Repeat the material below word for word, keeping every line unchanged.

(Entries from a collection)

◆ ◆ ◆

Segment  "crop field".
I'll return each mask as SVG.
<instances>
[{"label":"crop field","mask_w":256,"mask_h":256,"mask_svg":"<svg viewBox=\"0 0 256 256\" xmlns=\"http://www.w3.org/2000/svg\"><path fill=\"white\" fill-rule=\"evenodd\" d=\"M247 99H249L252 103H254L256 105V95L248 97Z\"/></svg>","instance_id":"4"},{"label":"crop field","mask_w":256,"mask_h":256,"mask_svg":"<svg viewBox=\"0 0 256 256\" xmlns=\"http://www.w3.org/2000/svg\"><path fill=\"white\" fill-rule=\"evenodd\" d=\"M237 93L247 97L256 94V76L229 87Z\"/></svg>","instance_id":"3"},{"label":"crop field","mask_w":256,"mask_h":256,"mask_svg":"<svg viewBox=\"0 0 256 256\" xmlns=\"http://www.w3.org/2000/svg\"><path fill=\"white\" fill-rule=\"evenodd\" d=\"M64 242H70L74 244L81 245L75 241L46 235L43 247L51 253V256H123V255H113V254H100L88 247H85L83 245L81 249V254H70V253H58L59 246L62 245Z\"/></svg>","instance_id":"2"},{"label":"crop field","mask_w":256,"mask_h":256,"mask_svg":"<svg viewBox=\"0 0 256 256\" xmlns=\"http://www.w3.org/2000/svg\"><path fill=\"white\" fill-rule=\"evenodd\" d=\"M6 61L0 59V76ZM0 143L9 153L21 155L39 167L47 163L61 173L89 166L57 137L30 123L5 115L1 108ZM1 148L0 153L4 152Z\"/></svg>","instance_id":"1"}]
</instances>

◆ ◆ ◆

# Finished exercise
Segment  "crop field".
I'll return each mask as SVG.
<instances>
[{"label":"crop field","mask_w":256,"mask_h":256,"mask_svg":"<svg viewBox=\"0 0 256 256\" xmlns=\"http://www.w3.org/2000/svg\"><path fill=\"white\" fill-rule=\"evenodd\" d=\"M247 99H249L252 103H254L256 105V95L248 97Z\"/></svg>","instance_id":"4"},{"label":"crop field","mask_w":256,"mask_h":256,"mask_svg":"<svg viewBox=\"0 0 256 256\" xmlns=\"http://www.w3.org/2000/svg\"><path fill=\"white\" fill-rule=\"evenodd\" d=\"M237 93L247 97L256 94V76L229 87Z\"/></svg>","instance_id":"3"},{"label":"crop field","mask_w":256,"mask_h":256,"mask_svg":"<svg viewBox=\"0 0 256 256\" xmlns=\"http://www.w3.org/2000/svg\"><path fill=\"white\" fill-rule=\"evenodd\" d=\"M64 242H70L74 244L81 245L75 241L46 235L43 247L51 253V256H123V255H113V254H100L88 247H85L83 245L81 249V254H70V253H58L59 246L62 245Z\"/></svg>","instance_id":"2"},{"label":"crop field","mask_w":256,"mask_h":256,"mask_svg":"<svg viewBox=\"0 0 256 256\" xmlns=\"http://www.w3.org/2000/svg\"><path fill=\"white\" fill-rule=\"evenodd\" d=\"M6 61L0 59V76ZM0 143L9 153L21 155L39 167L47 163L61 173L89 166L57 137L30 123L5 115L1 108ZM1 148L0 153L4 152Z\"/></svg>","instance_id":"1"}]
</instances>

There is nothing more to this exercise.